December 18, 2007

Let's Be Fair

James Taranto has provided conservative readers with a must-read feature at Opinion Journal for years in the Best of the Web Today. His incisive commentary regularly skewers the ridiculous and gives a lighter look at the day's stories. Taranto rarely misses a target, and rarely selects a target without reason.

Unfortunately, today he missed the mark on at least the former count. Taranto criticizes Mike Huckabee's support for the Fair Tax initiative, on which the Wall Street Journal has written extensively in the past. Taranto makes some good points, but misses entirely on one:

Fair Tax people respond to this point by saying they would counter the added burden with subsidies, which they call "prebates"--a deviation from the elegant simplicity that is the plan's biggest selling point. Still, no matter how complicated they make the system, there is no escaping simple arithmetic: If some taxpayers pay less, others are going to have to pay more, or else the plan is not revenue-neutral.

As we noted last week, Huckabee acknowledges that a few groups would pay more: "illegals, prostitutes, pimps, gamblers, drug dealers." This radically simple tax is so precisely targeted that only bad people will pay more. The rest of us will save so much, we can pool our resources and buy the Brooklyn Bridge.

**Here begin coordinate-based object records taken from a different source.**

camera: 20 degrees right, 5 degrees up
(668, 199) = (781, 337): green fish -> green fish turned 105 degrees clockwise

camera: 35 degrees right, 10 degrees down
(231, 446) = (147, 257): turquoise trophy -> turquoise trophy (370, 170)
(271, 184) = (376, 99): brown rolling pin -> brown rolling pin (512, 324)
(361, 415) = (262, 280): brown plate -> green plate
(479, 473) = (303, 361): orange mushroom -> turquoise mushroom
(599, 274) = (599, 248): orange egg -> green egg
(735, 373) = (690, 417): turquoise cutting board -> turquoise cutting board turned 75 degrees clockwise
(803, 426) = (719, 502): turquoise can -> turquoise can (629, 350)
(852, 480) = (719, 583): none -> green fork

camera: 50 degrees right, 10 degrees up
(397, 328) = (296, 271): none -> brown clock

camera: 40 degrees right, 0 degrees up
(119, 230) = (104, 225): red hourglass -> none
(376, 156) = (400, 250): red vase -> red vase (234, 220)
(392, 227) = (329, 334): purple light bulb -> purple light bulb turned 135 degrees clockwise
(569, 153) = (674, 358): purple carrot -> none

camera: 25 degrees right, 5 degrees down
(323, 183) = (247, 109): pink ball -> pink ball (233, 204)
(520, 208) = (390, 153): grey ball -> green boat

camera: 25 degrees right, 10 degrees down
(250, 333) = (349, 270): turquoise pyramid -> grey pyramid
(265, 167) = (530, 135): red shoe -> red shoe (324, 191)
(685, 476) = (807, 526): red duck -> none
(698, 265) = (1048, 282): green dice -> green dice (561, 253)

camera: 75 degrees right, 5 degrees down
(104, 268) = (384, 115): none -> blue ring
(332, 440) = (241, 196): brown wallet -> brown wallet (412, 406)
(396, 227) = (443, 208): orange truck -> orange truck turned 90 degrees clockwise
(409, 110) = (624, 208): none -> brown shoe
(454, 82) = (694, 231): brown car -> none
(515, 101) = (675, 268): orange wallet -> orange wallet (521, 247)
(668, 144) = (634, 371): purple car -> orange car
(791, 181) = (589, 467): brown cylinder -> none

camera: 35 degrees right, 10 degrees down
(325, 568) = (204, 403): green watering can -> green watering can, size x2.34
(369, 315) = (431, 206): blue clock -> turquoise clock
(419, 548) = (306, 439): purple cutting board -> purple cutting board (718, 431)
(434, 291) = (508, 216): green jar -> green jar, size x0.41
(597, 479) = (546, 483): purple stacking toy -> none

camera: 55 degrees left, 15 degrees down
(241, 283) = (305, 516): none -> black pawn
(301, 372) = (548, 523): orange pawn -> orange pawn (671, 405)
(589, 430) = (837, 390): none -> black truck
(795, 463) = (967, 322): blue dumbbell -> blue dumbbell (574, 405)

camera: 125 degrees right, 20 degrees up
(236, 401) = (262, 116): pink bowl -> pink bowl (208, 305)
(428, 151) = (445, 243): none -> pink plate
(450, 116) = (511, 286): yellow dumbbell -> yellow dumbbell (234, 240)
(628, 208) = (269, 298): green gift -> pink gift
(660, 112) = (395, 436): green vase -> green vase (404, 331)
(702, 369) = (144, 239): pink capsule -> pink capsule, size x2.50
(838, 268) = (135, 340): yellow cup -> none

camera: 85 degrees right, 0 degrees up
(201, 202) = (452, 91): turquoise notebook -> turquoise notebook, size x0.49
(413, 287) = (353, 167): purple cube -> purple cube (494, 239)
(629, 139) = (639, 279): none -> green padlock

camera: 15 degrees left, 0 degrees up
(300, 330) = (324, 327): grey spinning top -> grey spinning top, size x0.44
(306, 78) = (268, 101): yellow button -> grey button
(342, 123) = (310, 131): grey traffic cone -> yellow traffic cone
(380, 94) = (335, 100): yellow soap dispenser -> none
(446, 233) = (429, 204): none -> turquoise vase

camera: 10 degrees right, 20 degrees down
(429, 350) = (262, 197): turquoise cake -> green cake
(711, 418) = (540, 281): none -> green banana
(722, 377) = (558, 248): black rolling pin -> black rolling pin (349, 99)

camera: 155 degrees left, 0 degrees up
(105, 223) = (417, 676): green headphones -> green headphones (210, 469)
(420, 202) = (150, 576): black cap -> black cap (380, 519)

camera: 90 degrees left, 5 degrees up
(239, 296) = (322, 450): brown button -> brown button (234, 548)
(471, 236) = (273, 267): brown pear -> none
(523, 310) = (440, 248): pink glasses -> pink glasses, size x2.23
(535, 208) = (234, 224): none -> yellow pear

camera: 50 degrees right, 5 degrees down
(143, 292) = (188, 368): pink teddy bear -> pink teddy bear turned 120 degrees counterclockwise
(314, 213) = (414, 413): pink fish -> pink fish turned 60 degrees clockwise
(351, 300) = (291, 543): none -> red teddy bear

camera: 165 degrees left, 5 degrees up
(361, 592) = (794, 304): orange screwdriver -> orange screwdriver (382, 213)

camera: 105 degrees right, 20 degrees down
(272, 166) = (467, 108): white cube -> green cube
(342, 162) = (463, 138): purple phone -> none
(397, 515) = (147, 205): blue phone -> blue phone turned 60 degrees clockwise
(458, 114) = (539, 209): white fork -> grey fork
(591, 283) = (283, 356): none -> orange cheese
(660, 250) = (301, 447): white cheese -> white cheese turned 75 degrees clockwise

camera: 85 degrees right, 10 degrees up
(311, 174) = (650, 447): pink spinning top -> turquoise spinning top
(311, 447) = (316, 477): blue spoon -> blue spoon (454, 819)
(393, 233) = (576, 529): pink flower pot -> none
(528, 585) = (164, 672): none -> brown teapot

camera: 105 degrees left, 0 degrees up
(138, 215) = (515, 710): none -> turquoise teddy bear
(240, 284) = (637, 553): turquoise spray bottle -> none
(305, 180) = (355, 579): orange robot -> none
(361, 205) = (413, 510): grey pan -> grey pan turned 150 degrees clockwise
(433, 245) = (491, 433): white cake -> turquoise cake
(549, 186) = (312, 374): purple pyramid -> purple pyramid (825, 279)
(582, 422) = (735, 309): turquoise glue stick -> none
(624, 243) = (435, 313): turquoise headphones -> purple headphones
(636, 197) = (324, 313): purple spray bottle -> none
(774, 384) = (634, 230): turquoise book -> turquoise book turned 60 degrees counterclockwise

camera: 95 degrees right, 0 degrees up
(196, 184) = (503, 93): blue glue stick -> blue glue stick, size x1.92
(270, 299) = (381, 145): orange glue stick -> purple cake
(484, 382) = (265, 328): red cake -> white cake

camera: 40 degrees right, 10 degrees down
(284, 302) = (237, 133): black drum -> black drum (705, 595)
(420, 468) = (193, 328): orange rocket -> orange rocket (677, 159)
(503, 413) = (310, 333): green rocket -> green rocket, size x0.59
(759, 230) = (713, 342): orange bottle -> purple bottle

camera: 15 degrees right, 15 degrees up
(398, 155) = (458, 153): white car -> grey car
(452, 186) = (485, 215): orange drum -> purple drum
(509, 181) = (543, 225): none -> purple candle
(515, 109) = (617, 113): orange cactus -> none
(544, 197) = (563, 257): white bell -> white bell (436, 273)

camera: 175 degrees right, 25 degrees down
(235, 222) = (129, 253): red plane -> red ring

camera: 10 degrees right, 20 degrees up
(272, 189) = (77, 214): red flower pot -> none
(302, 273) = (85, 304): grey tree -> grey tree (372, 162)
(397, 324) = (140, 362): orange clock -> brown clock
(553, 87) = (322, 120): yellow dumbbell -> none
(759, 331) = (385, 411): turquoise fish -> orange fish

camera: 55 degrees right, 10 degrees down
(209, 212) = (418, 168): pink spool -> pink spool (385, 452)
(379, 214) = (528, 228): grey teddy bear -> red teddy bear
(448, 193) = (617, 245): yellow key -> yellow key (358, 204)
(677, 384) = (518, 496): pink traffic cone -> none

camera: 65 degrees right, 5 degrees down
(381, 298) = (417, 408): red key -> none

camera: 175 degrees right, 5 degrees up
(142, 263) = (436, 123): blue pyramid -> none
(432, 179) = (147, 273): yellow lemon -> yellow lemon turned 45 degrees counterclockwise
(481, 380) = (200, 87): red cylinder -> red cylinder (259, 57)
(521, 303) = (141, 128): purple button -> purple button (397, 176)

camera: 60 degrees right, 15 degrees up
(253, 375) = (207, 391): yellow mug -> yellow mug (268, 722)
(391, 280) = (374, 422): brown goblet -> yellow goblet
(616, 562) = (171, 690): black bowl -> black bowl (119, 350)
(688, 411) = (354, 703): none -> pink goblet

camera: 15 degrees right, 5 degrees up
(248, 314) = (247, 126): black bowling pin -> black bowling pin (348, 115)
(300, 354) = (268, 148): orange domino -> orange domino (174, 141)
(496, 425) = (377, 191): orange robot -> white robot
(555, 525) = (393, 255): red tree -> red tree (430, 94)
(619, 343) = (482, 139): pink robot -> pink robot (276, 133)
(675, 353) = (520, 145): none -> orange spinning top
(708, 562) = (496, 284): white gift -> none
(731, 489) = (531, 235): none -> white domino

Not so fast. This argument doesn't rely on magic or precise targeting. Huckabee actually has a point in why a consumption tax could reliably get these people to pay more -- and it's because they don't usually pay income tax at all, or at least not to the realistic extent of their income.

Because they deal in cash for revenue on illegal activities, they tend not to report the income. That puts the government at a disadvantage; they have to spend a lot of money to collect what little they can from lawbreakers. If the government taxed consumption rather than income, it's perfectly reasonable to conclude that they would pay more -- a lot more than zero, which is what many of them pay now.

One other argument bears rebuttal as well. James says that a consumption tax would force people to spend less, and that the disincentive would be regressive, because people would have less to spend. If the income tax disappears, however, consumers would have much more cash on hand and could spend it as they chose. That may prove negative for the very bottom of the economic scale where income taxes don't apply now (although the clunky rebate system would cushion that), but it would more likely even out for the middle class -- and the rich would have fewer ways to shelter their cash as they spent it.

Overall, I agree with many of James' points. I'd add another issue: providing a strong incentive for a shadow economy. James states that any activity taxed has a disincentive, but it also has a strong incentive for creative avoidance. We see this in jurisdictions with higher cigarette and liquor taxes, even to the point where states attempt to arrest people who buy both in a neighboring state with lower tax burdens. Instead of income tax cheats, the federal government would then have jurisdiction over black markets in every neighborhood, not exactly a federalist Utopia.

The Fair Tax can be fairly criticized without belittling its supporters. James gave us a rare miss today.